We first became aware of him as a sort of local curiosity. His tall figure with obese stomach, a face of unhealthy pallor, the binoculars always across his shoulder, the walking stick carried with its handle in his pocket: all these combined to make him a notion. In some notes I made at the time he is of ‘weird shape’, and further on he is ‘one of the seven wonders of the world’. To see what would happen one of us took off his hat to Wally one day, he removed his with a curious jerky notion, which was carefully noted for future mimicry. And then it became a notion to make Wally jerk off his hat by uncovering to him. Then inevitably we got into conversation with him and found he spoke rapidly in a high voice and was nervously gushing and polite. All this was imitated, but what began as a joke ended in mutual esteem and a firm friendship, based on archaeological research, between Wally and many of the men in College. He had us to tea in the Norman Palace tearooms and we had him back. Le Couteur became Le Touceur, then Wally Tooker and finally Wally. He was a great favourite with us, and when we realised the scope and quality of his work, and the great modesty and sincerity of his nature, we all admired him.

In 1921 the quality of Betton and Evans work also became manifest, and their glass began to decay. College Mill was converted into a workshop and one by one the windows of chapel were brought down, laid on trestles, repaired and completely re-leaded. Wally was in charge. We often visited him there and the work was fascinating to watch. In the course of it he discovered that a few sections of the original glass had escaped Betton and Evans and were still in the windows and he made careful note of them, restoring where necessary. He constantly drew our attention to the inferior colour of the new glass in comparison with the old. It became one of his great ambitions to trace the remainder of the lost glass. Some, he knew, would have been broken up, but he knew that most of it had been taken to Shrewsbury and sold privately, when the new copy had been made. It was known that two panels were on view in the South Kensington Museum: there were other pieces in Mancetter church: some were in America: and there was a tale that fragments had been found in the conservatory of two old ladies in Sussex. In those days I was up and down England a lot on a motor cycle, pursuing antiquity, and Wally gave me a watching brief for Chapel glass. Anything remotely like it, I had to draw and send him a full description. He was most appreciative and replied at length in friendly letters of which there is a sample below. It reflects the trouble he had with publishers, mentions our mutual friend Dean Hutton, and sportingly records that he posed for a caricature by Hawkes in the Thule frieze. A photograph of this famous painting will be found in these papers [not found], and show that Wally’s simile of ‘pontoons’ for the Bobber’s boots is well chosen.

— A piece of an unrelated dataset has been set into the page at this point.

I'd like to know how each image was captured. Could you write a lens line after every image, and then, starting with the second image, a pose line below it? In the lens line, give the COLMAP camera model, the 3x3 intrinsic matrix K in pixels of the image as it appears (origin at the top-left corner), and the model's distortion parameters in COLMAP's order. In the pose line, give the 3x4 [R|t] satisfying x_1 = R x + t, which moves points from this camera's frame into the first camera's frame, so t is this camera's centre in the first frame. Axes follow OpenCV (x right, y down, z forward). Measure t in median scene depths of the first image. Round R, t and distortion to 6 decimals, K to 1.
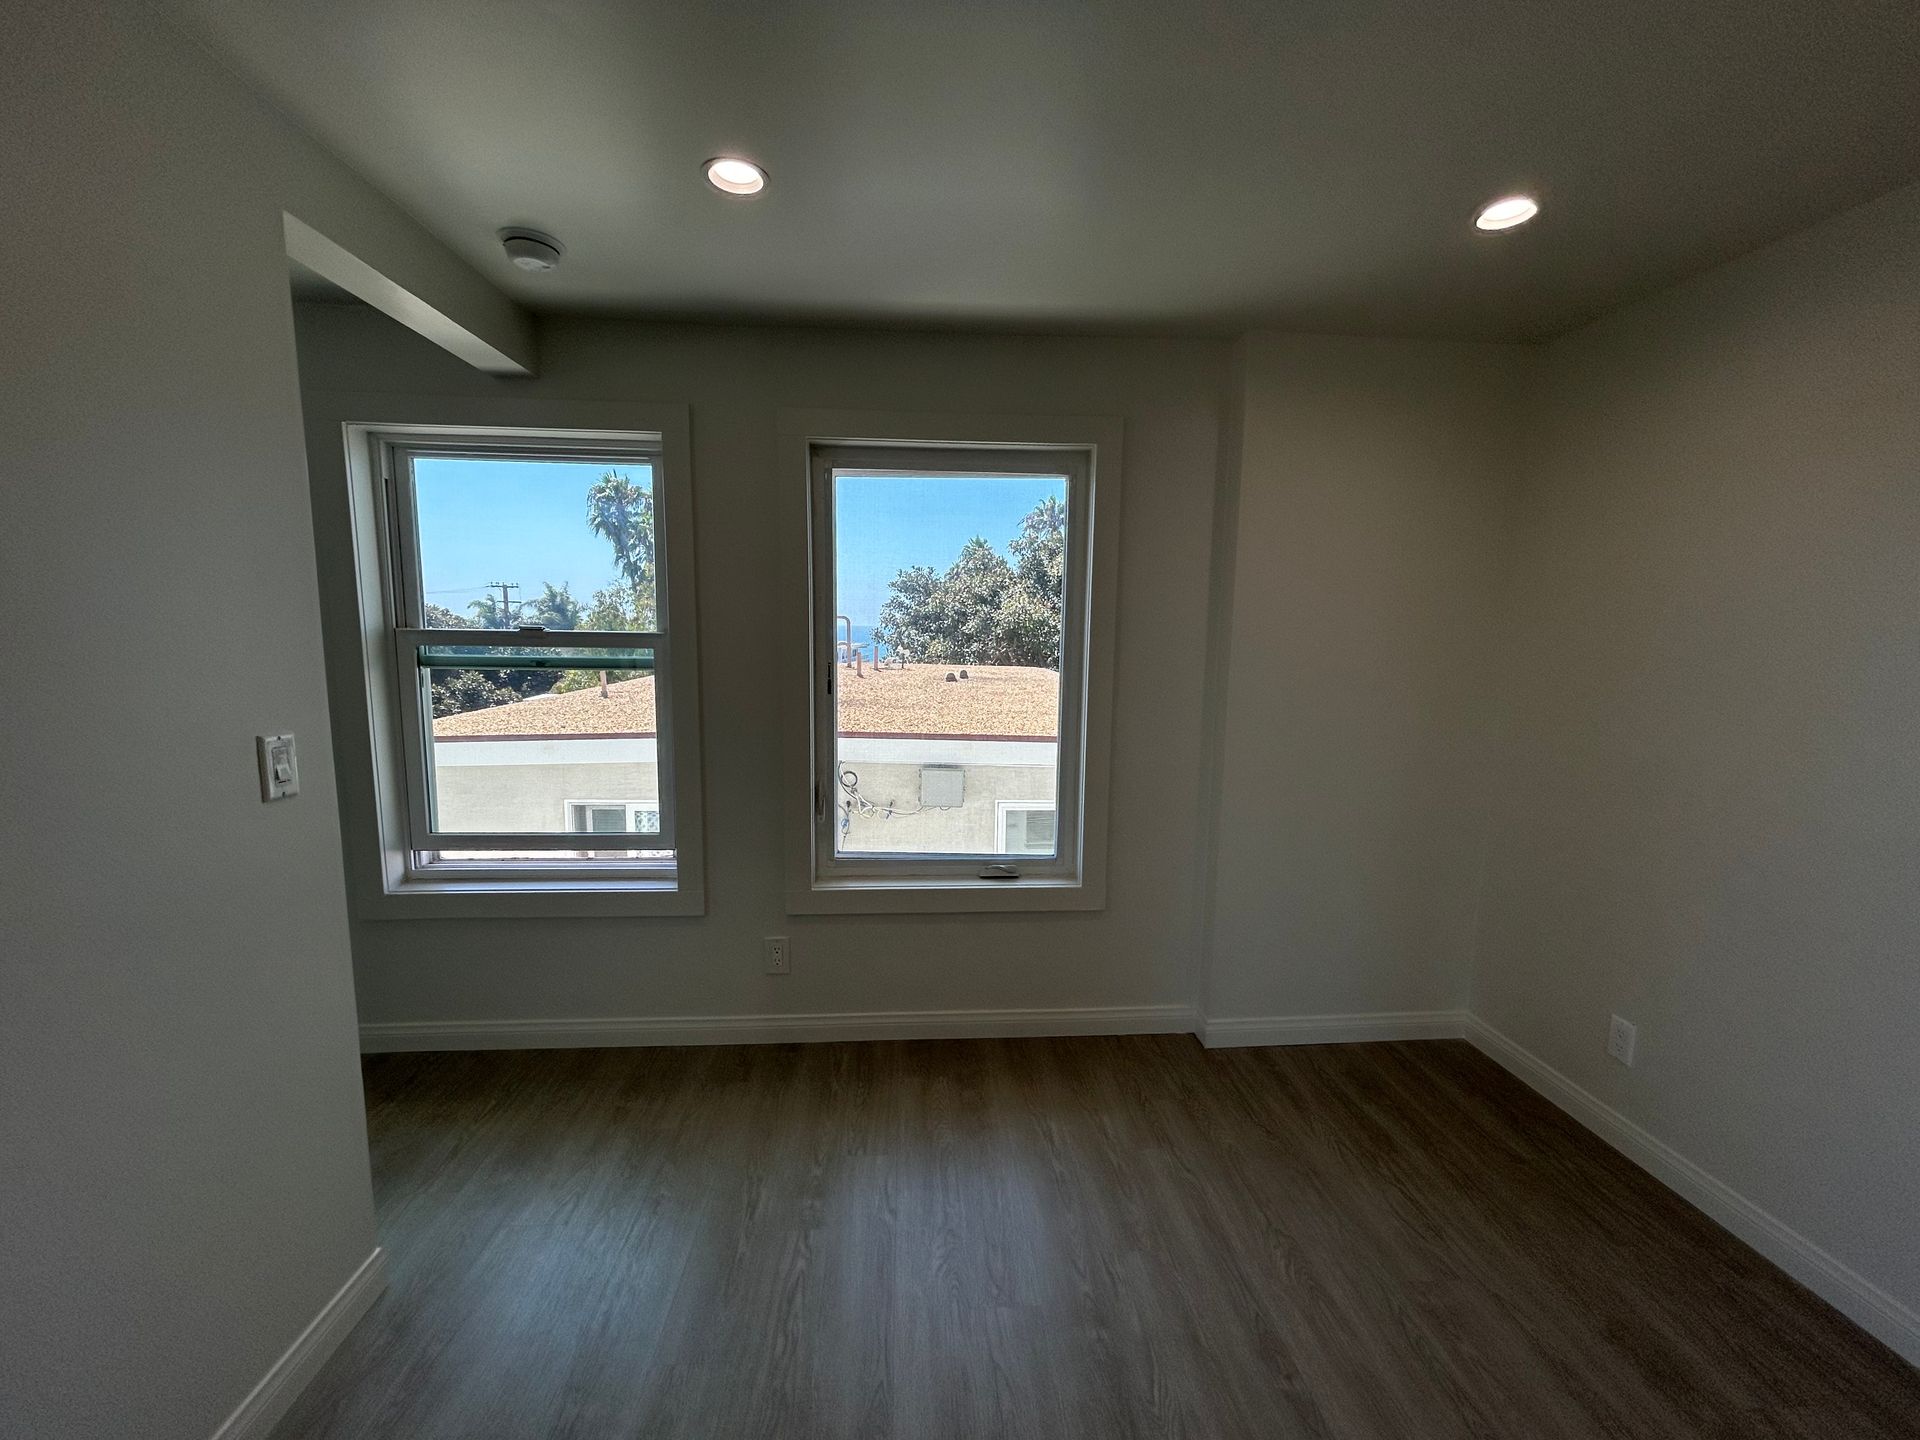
lens RADIAL K [[779.0, 0, 960.0], [0, 779.0, 720.0], [0, 0, 1]] dist [0.001064, 0.000382]
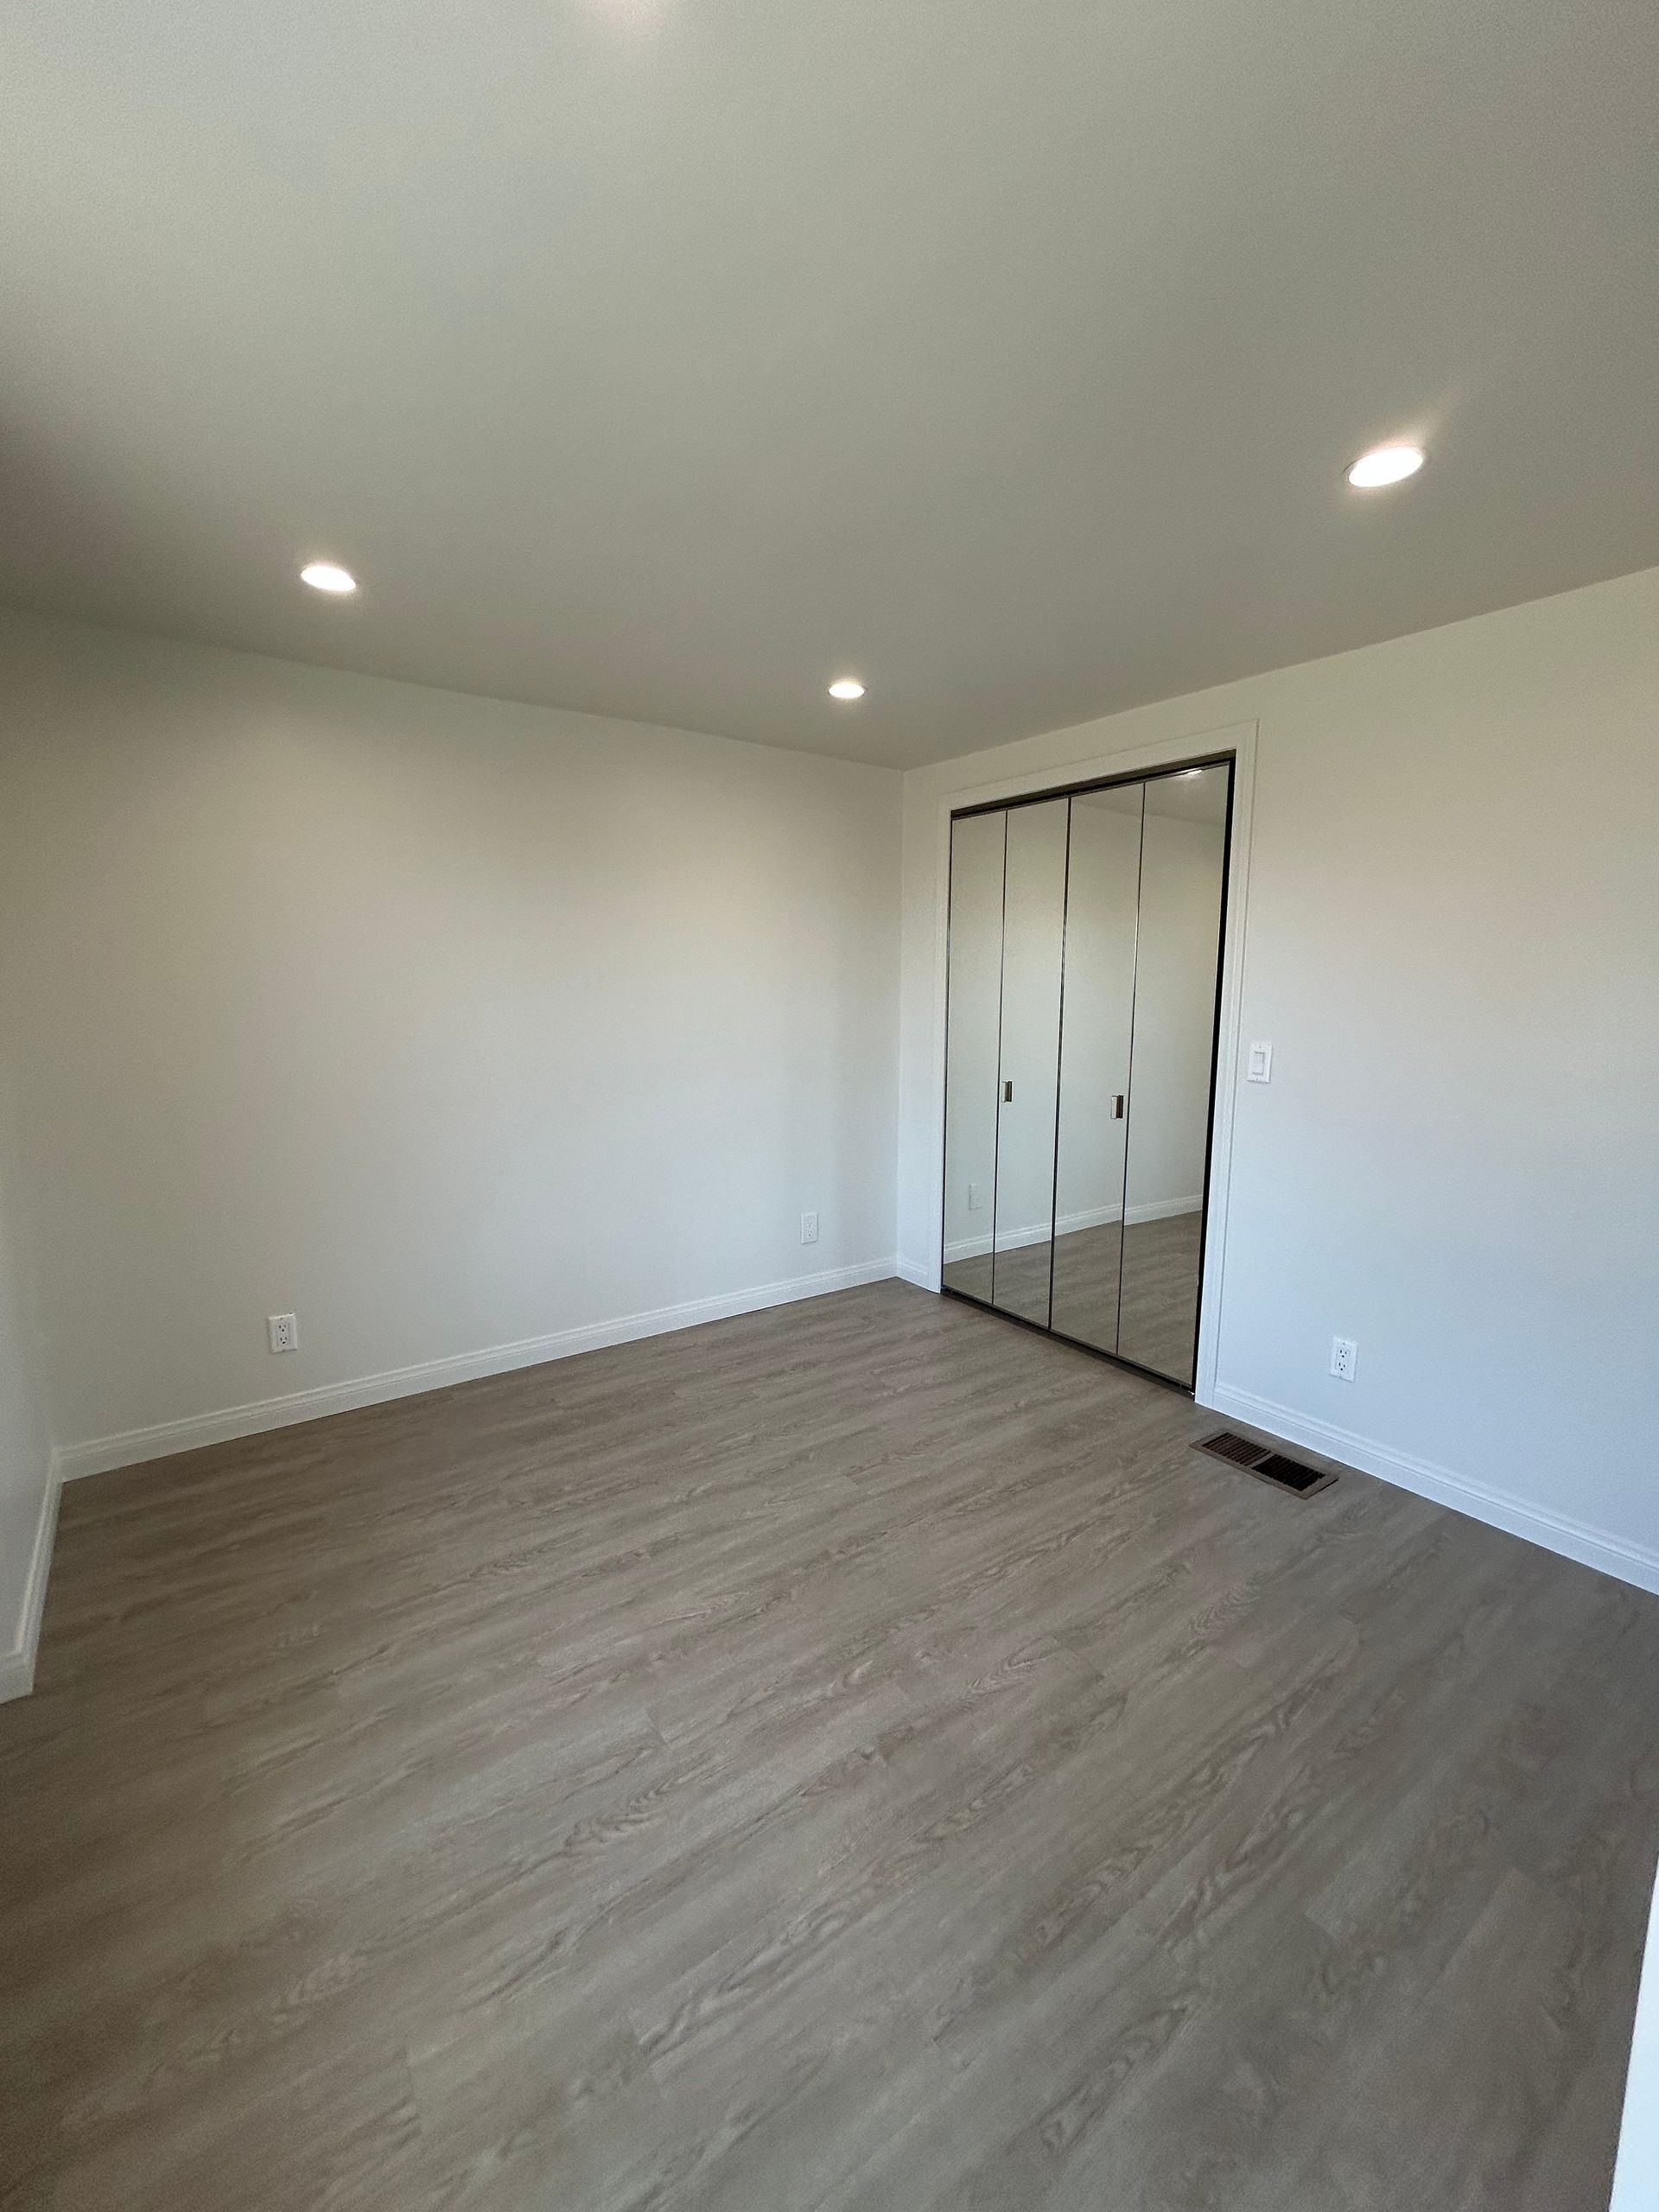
lens RADIAL K [[897.4, 0, 829.5], [0, 897.4, 1106.0], [0, 0, 1]] dist [0.001064, 0.000382]
pose [[-0.528437, -0.131430, 0.838737, -0.708996], [0.089479, 0.973819, 0.208972, -0.124600], [-0.844244, 0.185478, -0.502842, 1.072211]]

Obituaries in the Times and Hampshire Chronicle show the esteem and affection in which this pathetic, lonely man was held and by how many people and I hope that the cheerful companionship he received made amends for our early mockery. I seldom met a man with more disadvantages of appearance and address or one who so pluckily overcame them. It seemed absurd at first to a teen-ager to be addressed by this man as “My dear Sir” but we realised that this and other mannerisms were only a cloak for shyness. They were also the result, perhaps, the result of illness, for Wally was one of the most unhealthy people I ever knew and his early death indicates that he was never really fit. But he was the kind of man who would never embarrass you with complaints of his own inconvenience or discomfort and we shall never know how much of this he was called upon to endure. Apart from this I think he was a happy man not least on account of the improbable and boisterous friendship which had sprung up between him and the men in the College.